> **Assignment**: Restate word for word the lines of the material below, from the line with "Page size: 1500x844." to the line with "List each element's", both lines included, and no others.

> **Information supplied**:
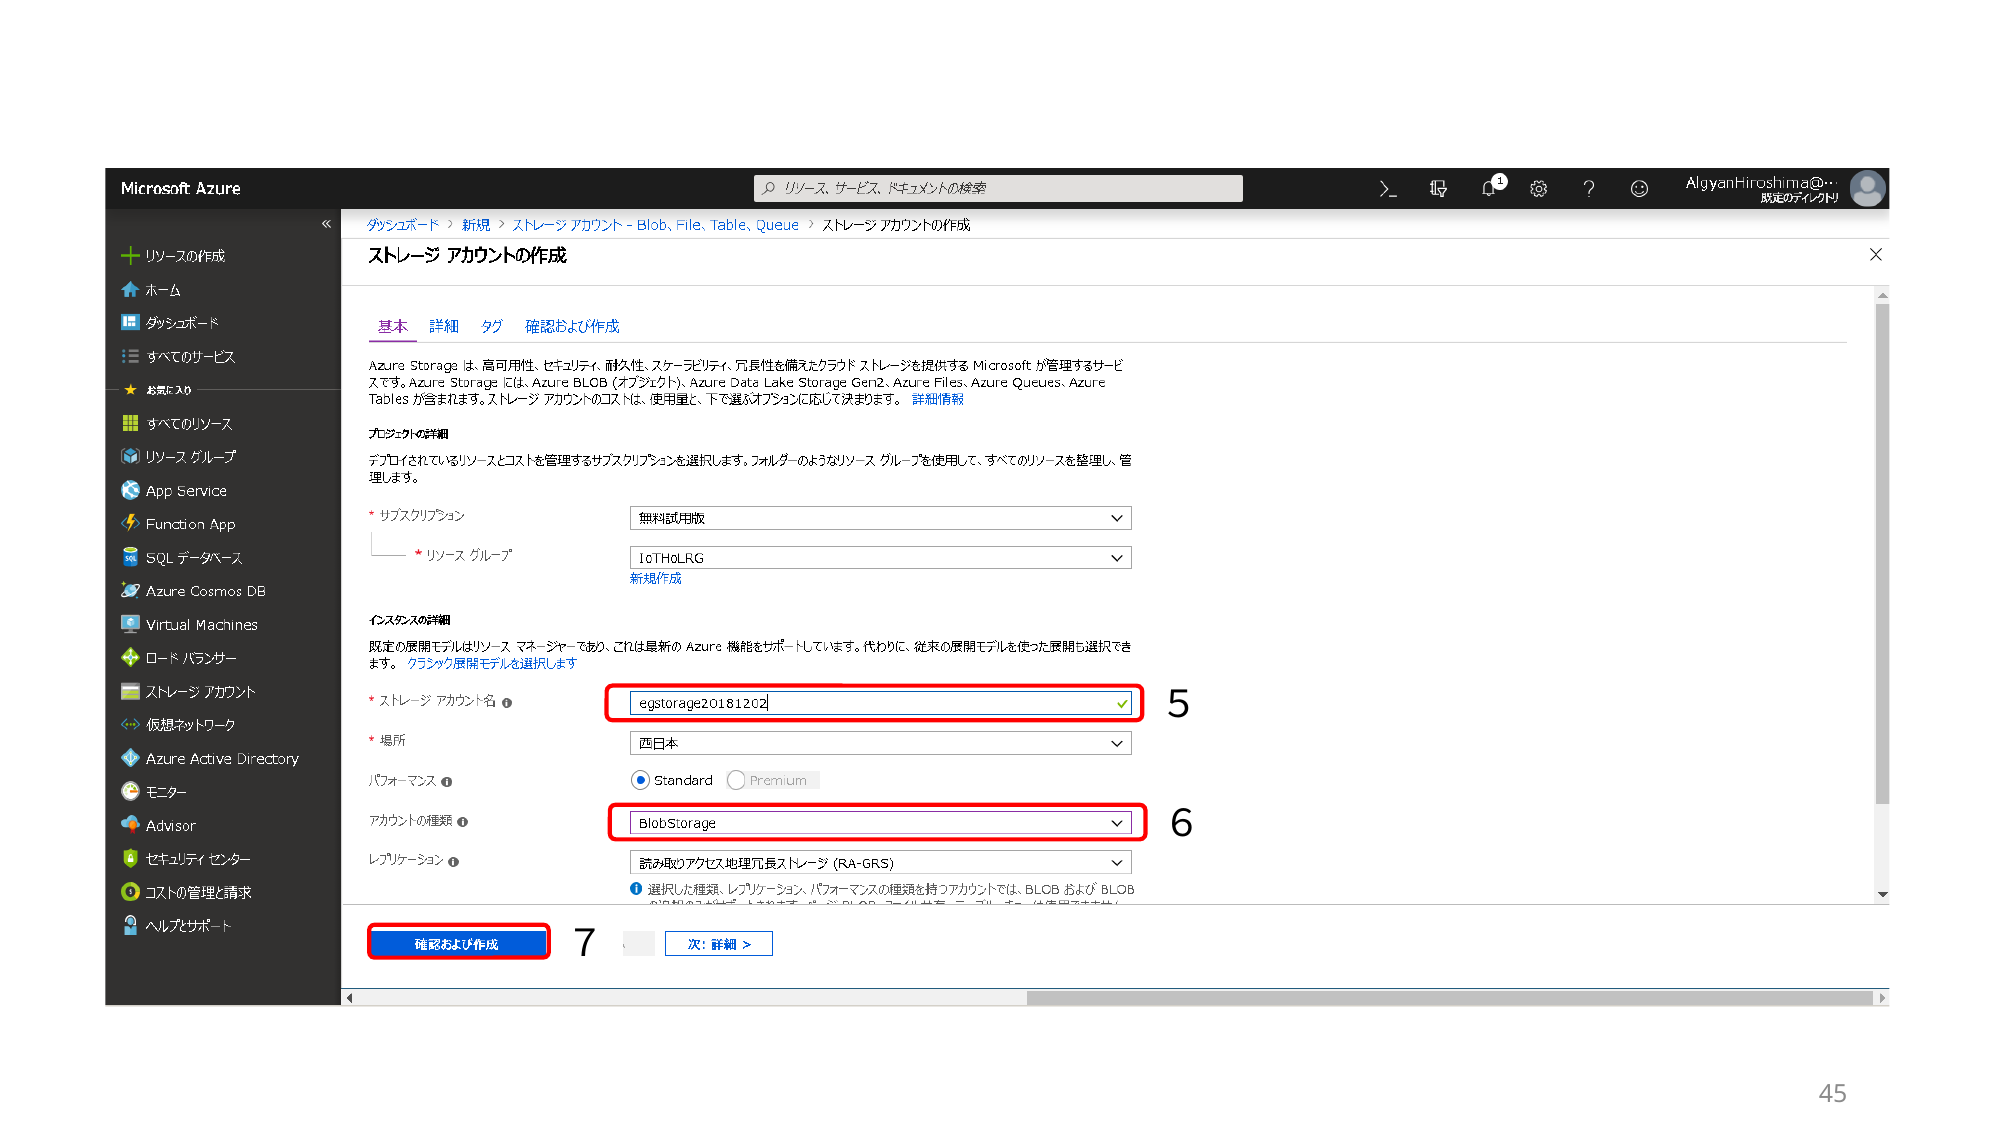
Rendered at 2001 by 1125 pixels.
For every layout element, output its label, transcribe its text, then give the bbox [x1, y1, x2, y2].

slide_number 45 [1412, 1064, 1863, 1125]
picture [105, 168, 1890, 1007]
...
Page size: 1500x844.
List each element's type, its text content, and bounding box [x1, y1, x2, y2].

> **Exercise result**:
Page size: 1500x844.
List each element's type, its text content, and bounding box [x1, y1, x2, y2].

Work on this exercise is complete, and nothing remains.